(Dataset entries)
------------------------------

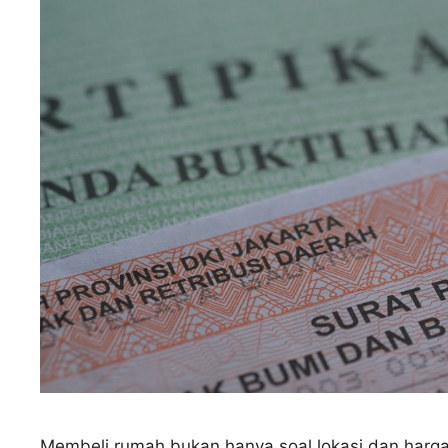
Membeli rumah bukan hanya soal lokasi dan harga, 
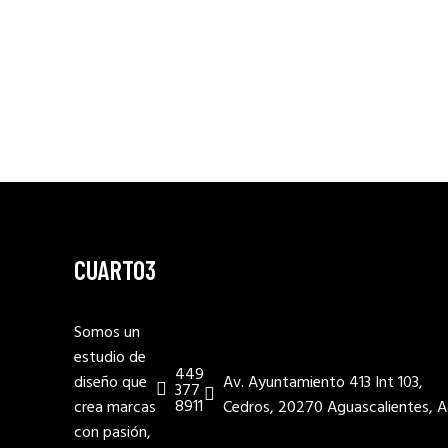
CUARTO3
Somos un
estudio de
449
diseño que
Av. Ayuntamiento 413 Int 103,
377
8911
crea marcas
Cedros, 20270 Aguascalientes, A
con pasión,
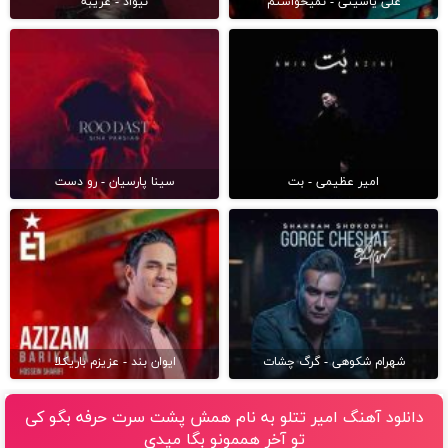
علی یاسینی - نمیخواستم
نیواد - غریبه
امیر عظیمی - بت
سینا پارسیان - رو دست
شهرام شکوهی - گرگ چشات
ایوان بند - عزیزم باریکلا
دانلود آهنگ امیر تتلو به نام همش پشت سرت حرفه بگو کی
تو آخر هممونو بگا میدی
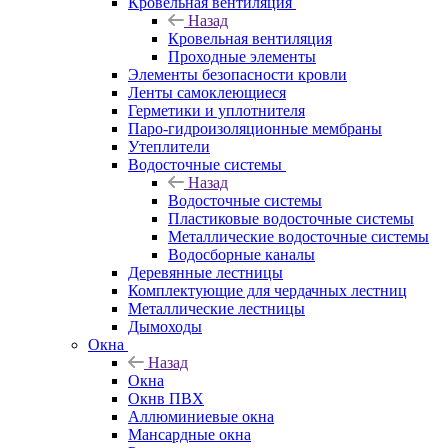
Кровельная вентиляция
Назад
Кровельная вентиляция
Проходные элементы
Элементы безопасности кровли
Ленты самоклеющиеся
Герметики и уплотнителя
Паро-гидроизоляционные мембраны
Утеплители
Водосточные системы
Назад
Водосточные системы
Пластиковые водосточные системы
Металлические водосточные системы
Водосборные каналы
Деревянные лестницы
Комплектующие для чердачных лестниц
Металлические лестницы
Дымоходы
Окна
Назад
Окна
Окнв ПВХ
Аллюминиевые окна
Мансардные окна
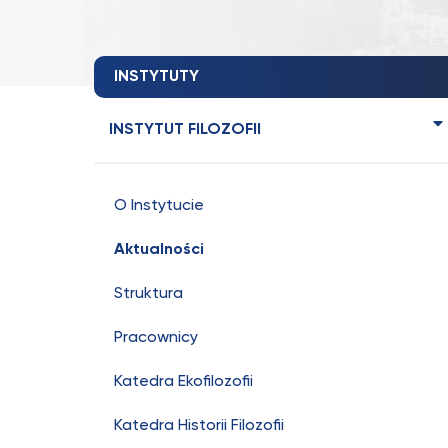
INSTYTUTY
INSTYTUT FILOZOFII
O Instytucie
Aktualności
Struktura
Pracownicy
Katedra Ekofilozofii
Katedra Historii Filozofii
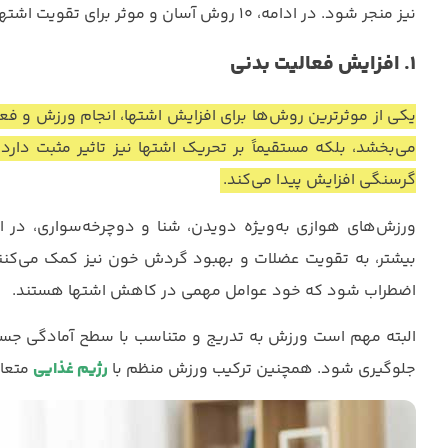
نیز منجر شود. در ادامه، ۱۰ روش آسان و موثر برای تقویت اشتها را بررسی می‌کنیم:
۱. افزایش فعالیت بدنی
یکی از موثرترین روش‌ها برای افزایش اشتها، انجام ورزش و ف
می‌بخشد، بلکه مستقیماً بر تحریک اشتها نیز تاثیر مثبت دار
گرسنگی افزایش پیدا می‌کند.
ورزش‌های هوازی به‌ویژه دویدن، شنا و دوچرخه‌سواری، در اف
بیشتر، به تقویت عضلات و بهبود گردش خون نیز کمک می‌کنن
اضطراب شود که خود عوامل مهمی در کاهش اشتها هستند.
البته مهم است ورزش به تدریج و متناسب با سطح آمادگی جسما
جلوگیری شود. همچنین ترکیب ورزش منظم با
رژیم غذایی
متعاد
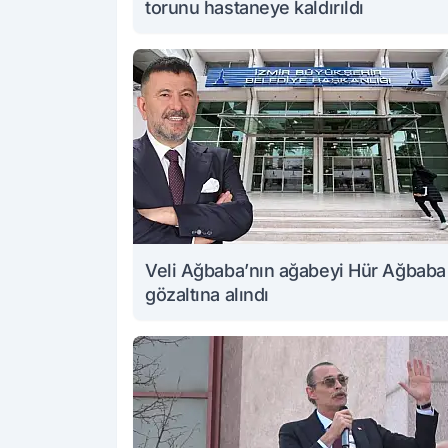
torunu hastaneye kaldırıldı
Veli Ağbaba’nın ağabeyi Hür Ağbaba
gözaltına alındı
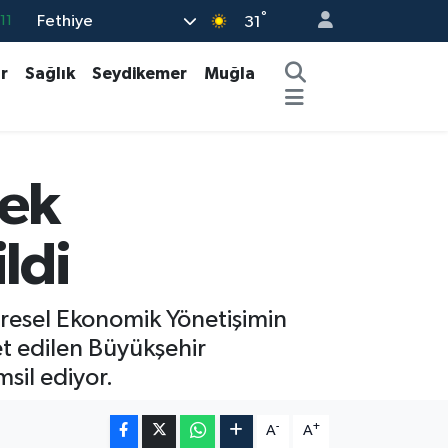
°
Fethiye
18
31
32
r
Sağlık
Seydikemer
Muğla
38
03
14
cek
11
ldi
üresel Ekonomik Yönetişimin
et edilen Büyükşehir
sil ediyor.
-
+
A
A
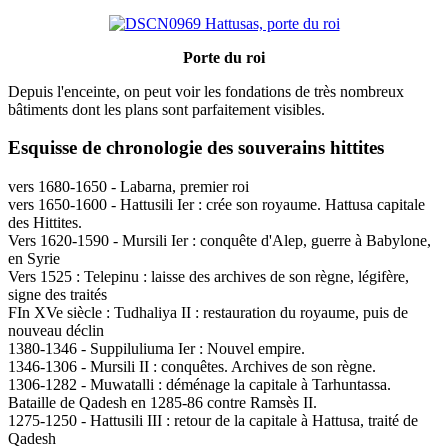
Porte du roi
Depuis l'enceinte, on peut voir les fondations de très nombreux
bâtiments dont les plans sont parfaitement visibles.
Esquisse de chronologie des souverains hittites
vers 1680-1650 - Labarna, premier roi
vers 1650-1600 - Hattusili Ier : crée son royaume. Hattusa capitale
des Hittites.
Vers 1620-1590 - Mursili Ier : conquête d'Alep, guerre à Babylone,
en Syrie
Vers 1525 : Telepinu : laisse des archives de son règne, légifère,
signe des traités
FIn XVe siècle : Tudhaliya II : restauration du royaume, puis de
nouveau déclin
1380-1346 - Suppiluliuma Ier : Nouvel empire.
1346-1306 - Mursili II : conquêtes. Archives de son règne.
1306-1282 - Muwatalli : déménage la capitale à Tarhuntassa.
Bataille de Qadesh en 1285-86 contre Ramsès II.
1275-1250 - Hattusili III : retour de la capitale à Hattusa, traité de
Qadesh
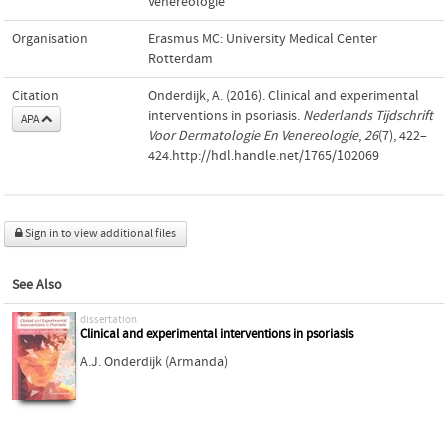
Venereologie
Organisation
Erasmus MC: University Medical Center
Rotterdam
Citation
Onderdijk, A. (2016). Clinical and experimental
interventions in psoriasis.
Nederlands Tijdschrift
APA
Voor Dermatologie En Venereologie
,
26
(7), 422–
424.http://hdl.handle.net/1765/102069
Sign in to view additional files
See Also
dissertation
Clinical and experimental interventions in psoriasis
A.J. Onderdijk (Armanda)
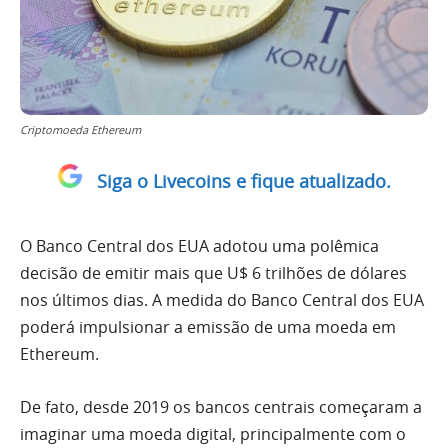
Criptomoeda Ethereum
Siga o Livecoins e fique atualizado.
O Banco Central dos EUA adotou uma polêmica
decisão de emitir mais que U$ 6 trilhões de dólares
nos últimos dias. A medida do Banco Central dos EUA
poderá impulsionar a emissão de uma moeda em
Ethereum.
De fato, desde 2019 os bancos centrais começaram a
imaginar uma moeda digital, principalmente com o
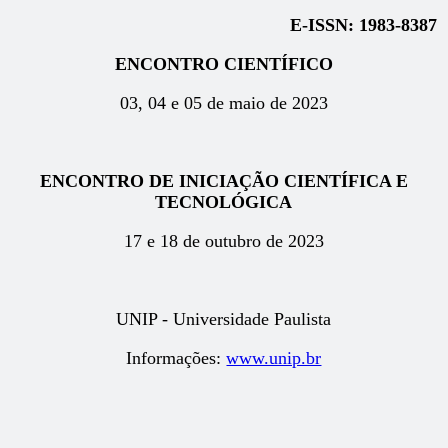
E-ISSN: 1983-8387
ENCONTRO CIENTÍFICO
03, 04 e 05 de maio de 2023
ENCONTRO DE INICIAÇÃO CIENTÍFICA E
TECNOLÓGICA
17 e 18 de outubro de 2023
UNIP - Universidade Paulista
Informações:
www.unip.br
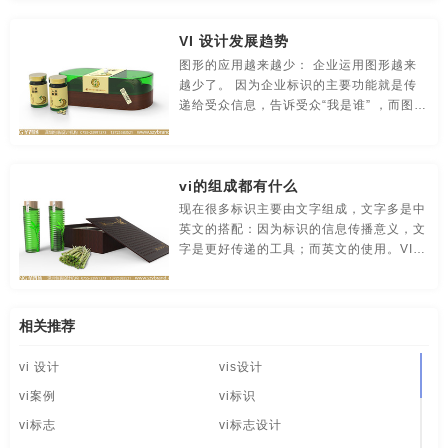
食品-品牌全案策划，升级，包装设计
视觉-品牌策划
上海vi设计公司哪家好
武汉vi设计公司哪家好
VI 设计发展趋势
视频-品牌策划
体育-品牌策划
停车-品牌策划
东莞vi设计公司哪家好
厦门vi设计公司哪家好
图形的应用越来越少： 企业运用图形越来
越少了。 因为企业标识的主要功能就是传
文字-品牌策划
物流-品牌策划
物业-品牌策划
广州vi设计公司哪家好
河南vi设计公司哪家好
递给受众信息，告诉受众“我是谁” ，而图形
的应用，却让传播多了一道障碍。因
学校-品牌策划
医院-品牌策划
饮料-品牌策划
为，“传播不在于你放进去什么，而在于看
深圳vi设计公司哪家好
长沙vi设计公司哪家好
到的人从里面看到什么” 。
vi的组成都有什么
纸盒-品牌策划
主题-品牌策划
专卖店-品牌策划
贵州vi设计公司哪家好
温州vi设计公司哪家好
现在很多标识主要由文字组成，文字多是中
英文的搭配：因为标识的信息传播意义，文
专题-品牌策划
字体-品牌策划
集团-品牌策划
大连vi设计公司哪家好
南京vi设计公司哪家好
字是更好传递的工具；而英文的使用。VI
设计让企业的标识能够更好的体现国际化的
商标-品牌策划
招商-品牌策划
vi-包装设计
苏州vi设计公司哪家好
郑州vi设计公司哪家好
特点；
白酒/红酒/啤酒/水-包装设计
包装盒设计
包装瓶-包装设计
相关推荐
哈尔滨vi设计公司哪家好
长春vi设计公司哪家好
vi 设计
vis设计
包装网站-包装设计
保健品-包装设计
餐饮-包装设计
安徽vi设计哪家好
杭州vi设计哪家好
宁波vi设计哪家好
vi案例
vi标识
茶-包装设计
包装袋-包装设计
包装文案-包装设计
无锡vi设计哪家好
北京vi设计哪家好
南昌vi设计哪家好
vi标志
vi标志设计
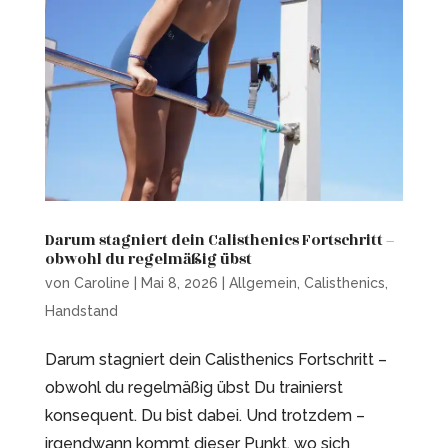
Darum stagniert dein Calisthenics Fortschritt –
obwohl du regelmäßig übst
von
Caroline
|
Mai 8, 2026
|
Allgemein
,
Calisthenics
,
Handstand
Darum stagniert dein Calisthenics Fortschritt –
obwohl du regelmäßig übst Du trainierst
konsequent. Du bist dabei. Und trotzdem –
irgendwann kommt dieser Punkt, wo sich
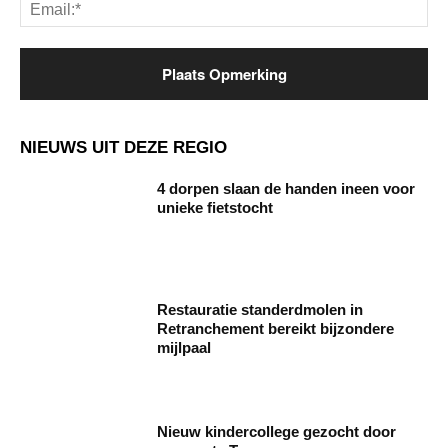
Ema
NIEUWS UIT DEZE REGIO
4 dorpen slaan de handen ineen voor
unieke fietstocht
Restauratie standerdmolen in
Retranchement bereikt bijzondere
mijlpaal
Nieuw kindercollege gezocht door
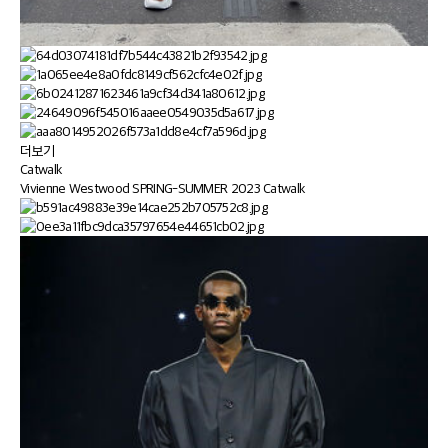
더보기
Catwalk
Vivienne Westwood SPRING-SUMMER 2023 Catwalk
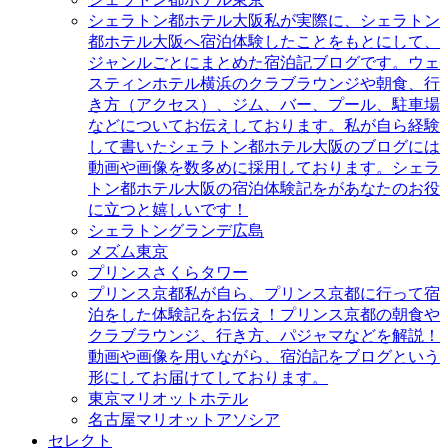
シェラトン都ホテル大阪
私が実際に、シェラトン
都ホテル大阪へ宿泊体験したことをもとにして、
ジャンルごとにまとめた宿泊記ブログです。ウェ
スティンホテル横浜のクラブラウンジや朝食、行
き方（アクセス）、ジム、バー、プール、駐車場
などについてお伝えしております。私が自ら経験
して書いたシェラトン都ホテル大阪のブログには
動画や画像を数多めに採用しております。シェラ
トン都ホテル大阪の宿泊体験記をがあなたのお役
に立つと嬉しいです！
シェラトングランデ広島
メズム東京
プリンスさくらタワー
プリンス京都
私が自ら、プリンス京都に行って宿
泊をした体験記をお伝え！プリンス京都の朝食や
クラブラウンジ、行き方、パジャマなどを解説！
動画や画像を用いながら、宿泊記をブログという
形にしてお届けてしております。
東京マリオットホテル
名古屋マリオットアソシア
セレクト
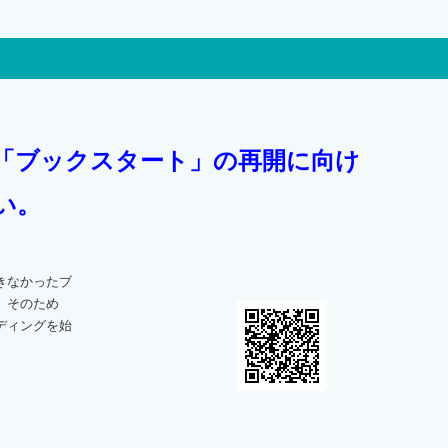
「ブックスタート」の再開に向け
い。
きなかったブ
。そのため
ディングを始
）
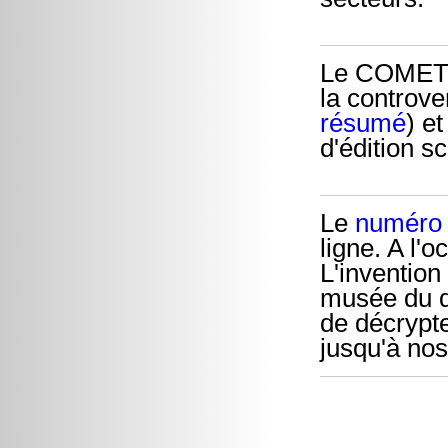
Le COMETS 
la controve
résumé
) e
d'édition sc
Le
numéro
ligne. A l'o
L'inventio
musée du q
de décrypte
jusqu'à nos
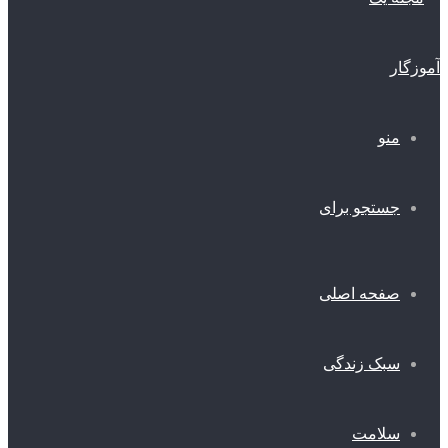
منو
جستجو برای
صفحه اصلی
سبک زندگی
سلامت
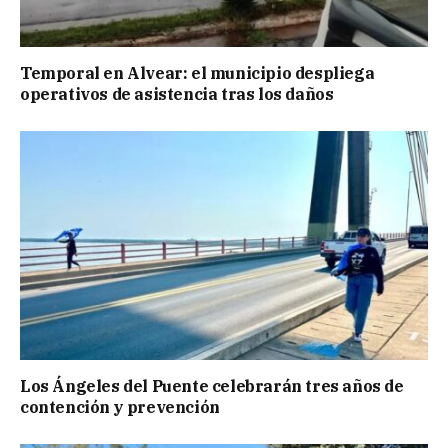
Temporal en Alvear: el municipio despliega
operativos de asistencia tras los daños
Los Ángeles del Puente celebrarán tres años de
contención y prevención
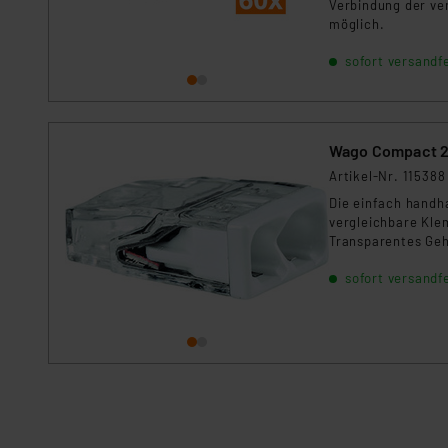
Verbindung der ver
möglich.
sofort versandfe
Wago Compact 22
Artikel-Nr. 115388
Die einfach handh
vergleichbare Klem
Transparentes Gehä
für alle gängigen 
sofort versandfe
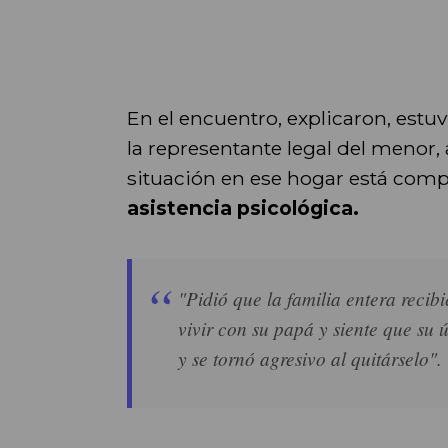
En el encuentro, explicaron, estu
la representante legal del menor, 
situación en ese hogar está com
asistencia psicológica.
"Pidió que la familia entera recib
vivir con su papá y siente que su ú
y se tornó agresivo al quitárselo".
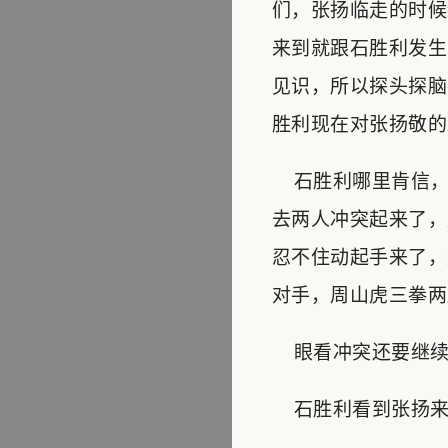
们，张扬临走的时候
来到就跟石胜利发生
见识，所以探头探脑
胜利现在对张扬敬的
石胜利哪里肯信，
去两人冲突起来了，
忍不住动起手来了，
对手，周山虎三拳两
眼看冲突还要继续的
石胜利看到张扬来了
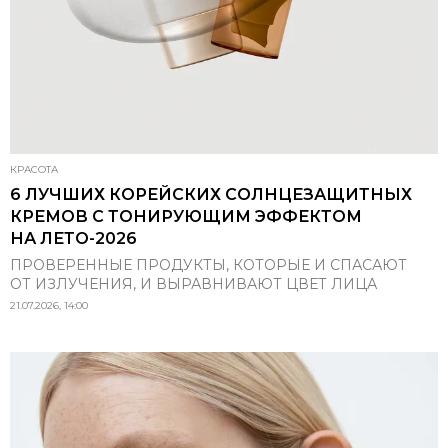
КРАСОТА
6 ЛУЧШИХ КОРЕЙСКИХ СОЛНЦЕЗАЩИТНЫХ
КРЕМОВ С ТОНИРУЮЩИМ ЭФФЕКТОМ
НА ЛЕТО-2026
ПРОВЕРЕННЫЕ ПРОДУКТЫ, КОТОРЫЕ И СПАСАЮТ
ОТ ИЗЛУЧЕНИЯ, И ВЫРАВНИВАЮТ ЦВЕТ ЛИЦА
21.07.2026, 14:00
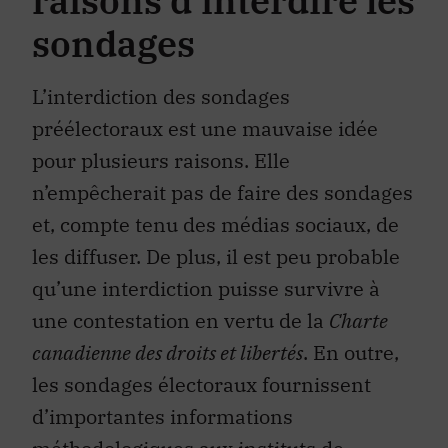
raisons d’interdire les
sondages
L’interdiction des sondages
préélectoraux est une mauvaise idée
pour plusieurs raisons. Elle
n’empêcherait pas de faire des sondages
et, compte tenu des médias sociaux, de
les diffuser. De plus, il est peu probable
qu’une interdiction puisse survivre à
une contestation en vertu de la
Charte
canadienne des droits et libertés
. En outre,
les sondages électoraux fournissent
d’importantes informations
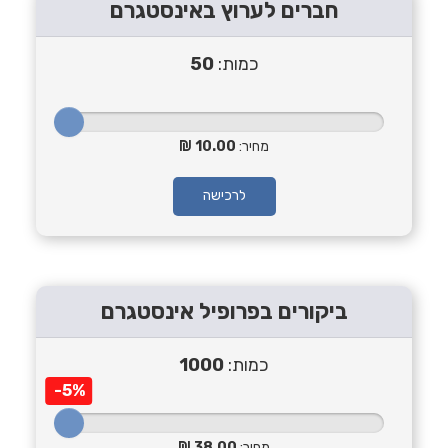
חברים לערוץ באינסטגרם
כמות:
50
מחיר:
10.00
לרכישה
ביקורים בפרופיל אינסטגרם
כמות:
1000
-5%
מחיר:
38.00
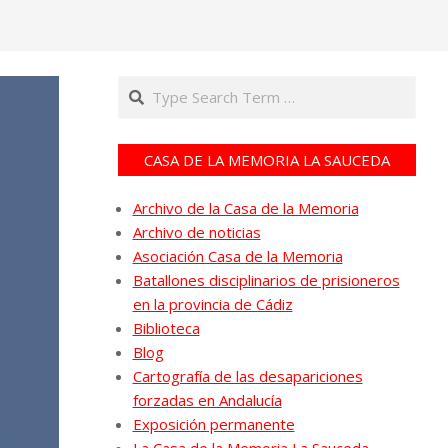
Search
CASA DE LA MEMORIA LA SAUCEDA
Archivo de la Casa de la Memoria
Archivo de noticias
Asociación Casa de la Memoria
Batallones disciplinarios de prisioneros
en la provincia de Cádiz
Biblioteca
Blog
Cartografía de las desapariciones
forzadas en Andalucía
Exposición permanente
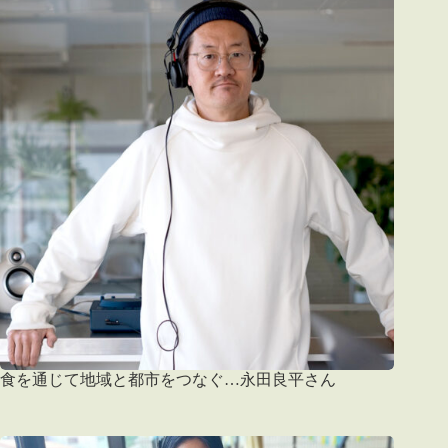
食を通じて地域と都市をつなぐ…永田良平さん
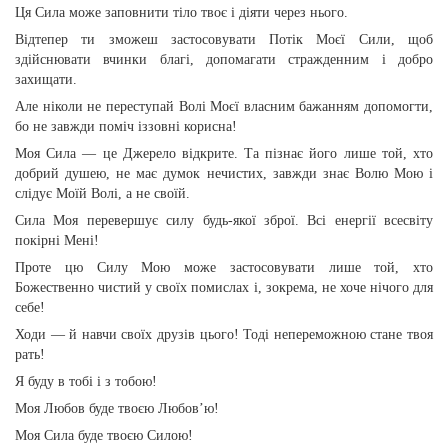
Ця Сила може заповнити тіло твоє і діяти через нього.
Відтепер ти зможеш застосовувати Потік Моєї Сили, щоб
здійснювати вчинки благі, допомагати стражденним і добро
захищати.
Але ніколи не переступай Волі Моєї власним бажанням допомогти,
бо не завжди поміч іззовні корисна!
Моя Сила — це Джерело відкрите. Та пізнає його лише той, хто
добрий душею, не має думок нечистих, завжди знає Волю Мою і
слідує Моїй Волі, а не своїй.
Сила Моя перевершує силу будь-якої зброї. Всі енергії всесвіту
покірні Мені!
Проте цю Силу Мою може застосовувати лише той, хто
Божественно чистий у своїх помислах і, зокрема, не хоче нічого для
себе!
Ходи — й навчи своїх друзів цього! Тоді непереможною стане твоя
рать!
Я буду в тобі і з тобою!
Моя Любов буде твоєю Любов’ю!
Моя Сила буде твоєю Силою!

------------------------------

Reproduce, without changes, everything from the line containing "Ця Сила може" down to the line containing "бо не завжди поміч іззовні корисна!", with both of those lines included.

▶ Exercise result
Ця Сила може заповнити тіло твоє і діяти через нього.
Відтепер ти зможеш застосовувати Потік Моєї Сили, щоб
здійснювати вчинки благі, допомагати стражденним і добро
захищати.
Але ніколи не переступай Волі Моєї власним бажанням допомогти,
бо не завжди поміч іззовні корисна!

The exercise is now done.